Saw and thoroughly enjoyed the Broadway revival of "The Normal Heart" last night at the Golden Theatre. (Chelsea Clinton sighting only added to the momentous feeling of the occasion!) Although I get press tickets to dozens of plays each year, this was the first show in ages that I actually bought tickets for -- the last time I can remember paying for theater tickets, ironically enough, was in the '90s to see "The Night Larry Kramer Kissed Me" -- but I definitely got my money's worth from this work that must have been excruciatingly close to the bone in its first run but has now become a historical record of what is arguably America's most shameful moment (when the action in the play begins, there were 41 cases; as of 2011, 35 million people have died of AIDS).
How Joe Mantello didn't get a Tony is beyond explanation (he should have won for the date scene alone!) and John Benjamin Hickey was pretty damn great, too. (Ed Note: Just noticed Hickey won for best featured actor!) The scene where Bruce (Lee Pace, guess why I like him!) tells the harrowing tale of no one in Phoenix being willing to remove -- let alone prepare -- his dead lover's body from the hospital was especially poignant, and perhaps the rawest reminder of just how hopeless and heart-wrenching things were in the early days of the epidemic. I loved all the performances -- who could resist scene-stealer Jim Parsons? -- and thought the sets were simple yet imaginative. (I took a "What You Should Be When You Grow Up" aptitude test once in high school and "set decorator" was the answer, so I "know" about these things. Apparently "hair dresser" was sold out!)

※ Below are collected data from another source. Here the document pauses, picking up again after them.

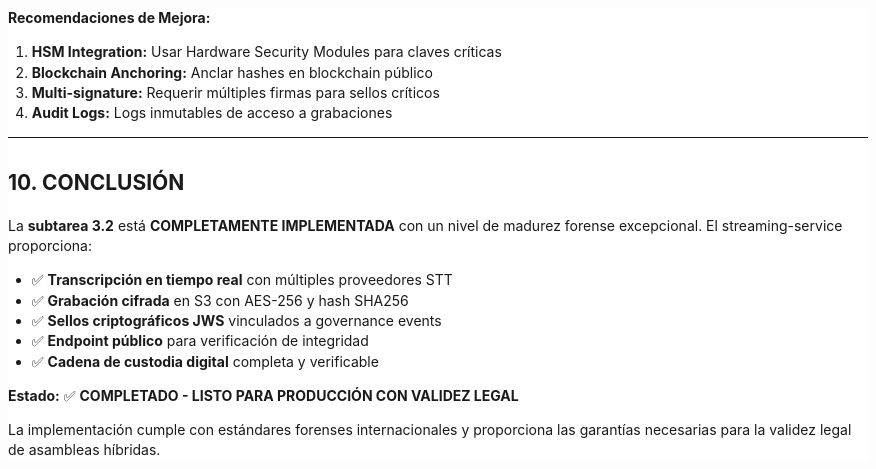 **Recomendaciones de Mejora:**
1. **HSM Integration:** Usar Hardware Security Modules para claves críticas
2. **Blockchain Anchoring:** Anclar hashes en blockchain público
3. **Multi-signature:** Requerir múltiples firmas para sellos críticos
4. **Audit Logs:** Logs inmutables de acceso a grabaciones

---

## 10. CONCLUSIÓN

La **subtarea 3.2** está **COMPLETAMENTE IMPLEMENTADA** con un nivel de madurez forense excepcional. El streaming-service proporciona:

- ✅ **Transcripción en tiempo real** con múltiples proveedores STT
- ✅ **Grabación cifrada** en S3 con AES-256 y hash SHA256
- ✅ **Sellos criptográficos JWS** vinculados a governance events
- ✅ **Endpoint público** para verificación de integridad
- ✅ **Cadena de custodia digital** completa y verificable

**Estado:** ✅ **COMPLETADO - LISTO PARA PRODUCCIÓN CON VALIDEZ LEGAL**

La implementación cumple con estándares forenses internacionales y proporciona las garantías necesarias para la validez legal de asambleas híbridas.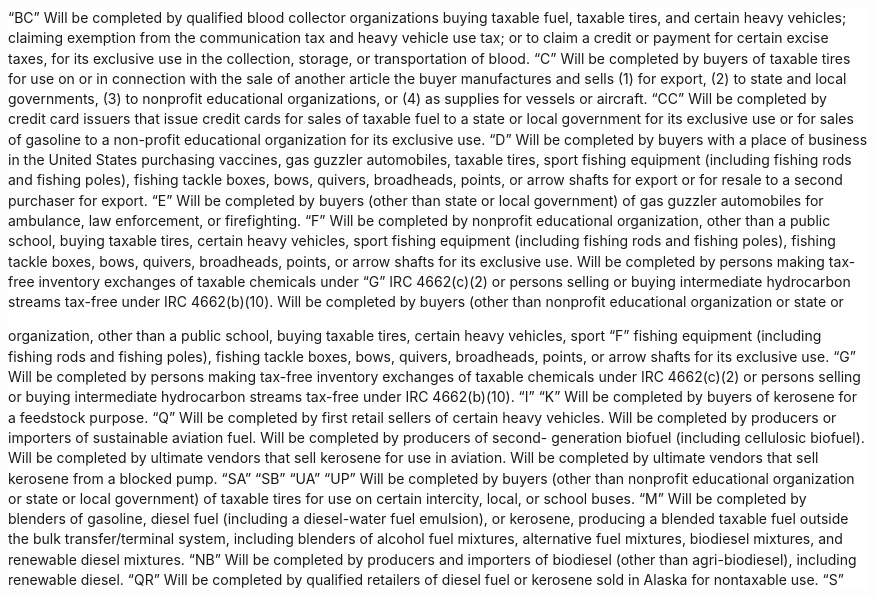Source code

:   “BC”
 Will be completed by qualified blood collector organizations buying taxable fuel, taxable tires, and certain heavy vehicles; claiming exemption from the communication tax and heavy vehicle use tax; or to claim a credit or payment for certain excise taxes, for its exclusive use in the collection, storage, or transportation of blood.
  “C”
  Will be completed by buyers of taxable tires for use on or in connection with the sale of another article the buyer manufactures and sells (1) for export, (2) to state and local governments, (3) to nonprofit educational organizations, or (4) as supplies for vessels or aircraft.
   “CC”
    Will be completed by credit card issuers that issue credit cards for sales of taxable fuel to a state or local government for its exclusive use or for sales of gasoline to a non-profit educational organization for its exclusive use.
  “D”
 Will be completed by buyers with a place of business in the United States purchasing vaccines, gas guzzler automobiles, taxable tires, sport fishing equipment (including fishing rods and fishing poles), fishing tackle boxes, bows, quivers, broadheads, points, or arrow shafts for export or for resale to a second purchaser for export.
   “E”
    Will be completed by buyers (other than state or local government) of gas guzzler automobiles for ambulance, law enforcement, or firefighting.
   “F”
    Will be completed by nonprofit educational organization, other than a public school, buying taxable tires, certain heavy vehicles, sport fishing equipment (including fishing rods and fishing poles), fishing tackle boxes, bows, quivers, broadheads, points, or arrow shafts for its exclusive use.
   Will be completed by persons making tax-free
inventory exchanges of taxable chemicals under “G” IRC 4662(c)(2) or persons selling or buying
intermediate hydrocarbon streams tax-free under IRC 4662(b)(10).
Will be completed by buyers (other than nonprofit educational organization or state or

organization, other than a public school, buying
taxable tires, certain heavy vehicles, sport “F” fishing equipment (including fishing rods and
fishing poles), fishing tackle boxes, bows, quivers, broadheads, points, or arrow shafts for its exclusive use.
           “G”
Will be completed by persons making tax-free inventory exchanges of taxable chemicals under IRC 4662(c)(2) or persons selling or buying intermediate hydrocarbon streams tax-free under IRC 4662(b)(10).
       “I”
“K”
Will be completed by buyers of kerosene for a feedstock purpose.
  “Q”
Will be completed by first retail sellers of certain heavy vehicles.
Will be completed by producers or importers of sustainable aviation fuel.
Will be completed by producers of second- generation biofuel (including cellulosic biofuel). Will be completed by ultimate vendors that sell kerosene for use in aviation.
Will be completed by ultimate vendors that sell kerosene from a blocked pump.
“SA” “SB” “UA”
“UP”
Will be completed by buyers (other than nonprofit educational organization or state or local government) of taxable tires for use on certain intercity, local, or school buses.
         “M”
Will be completed by blenders of gasoline, diesel fuel (including a diesel-water fuel emulsion), or kerosene, producing a blended taxable fuel outside the bulk transfer/terminal system, including blenders of alcohol fuel mixtures, alternative fuel mixtures, biodiesel mixtures, and renewable diesel mixtures.
     “NB”
Will be completed by producers and importers of biodiesel (other than agri-biodiesel), including renewable diesel.
          “QR”
Will be completed by qualified retailers of diesel fuel or kerosene sold in Alaska for nontaxable use.
       “S”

Besides being moved and saddened and angry, my two other gut reactions to the show were this: I was surprised by how compact it was. I'd forgotten that it was written years before Kramer moved on to ACT-UP, so I was expecting it to be a bit more epic. (This is neither a criticism nor a suggestion, just an admission of my own ignorance.) My other reaction -- which my friend Christopher, below, in town visiting from Pennsylvania, also noted-- was that there was no portrayal of Richard Berkowitz, a brash former S&M prostitute (are there any other kind?) who, along with friend Michael Callen and Dr. Joseph Sonnabend, was urging men not to have unprotected anal sex as early as 1982. (See "Sex Positive" to learn more, it's a little-known and fascinating part of the story.)
As we exited, Michael snapped what he thought was the perfect -- and totally discreet -- photo of Chelsea Clinton, only to realize some Long Islander "lookin' for her husband" jumped in front of him at the exact moment he took it. (Damn you, Mary Jo Buttafuoco!) Christopher smiled at at the former first daughter and said hi, to which she -- with no inflection, eye contact and slurred speech -- replied: "Hi, how are ... (the rest trails off to a mumble and an eye roll). It was ALMOST as good as the play, trust me!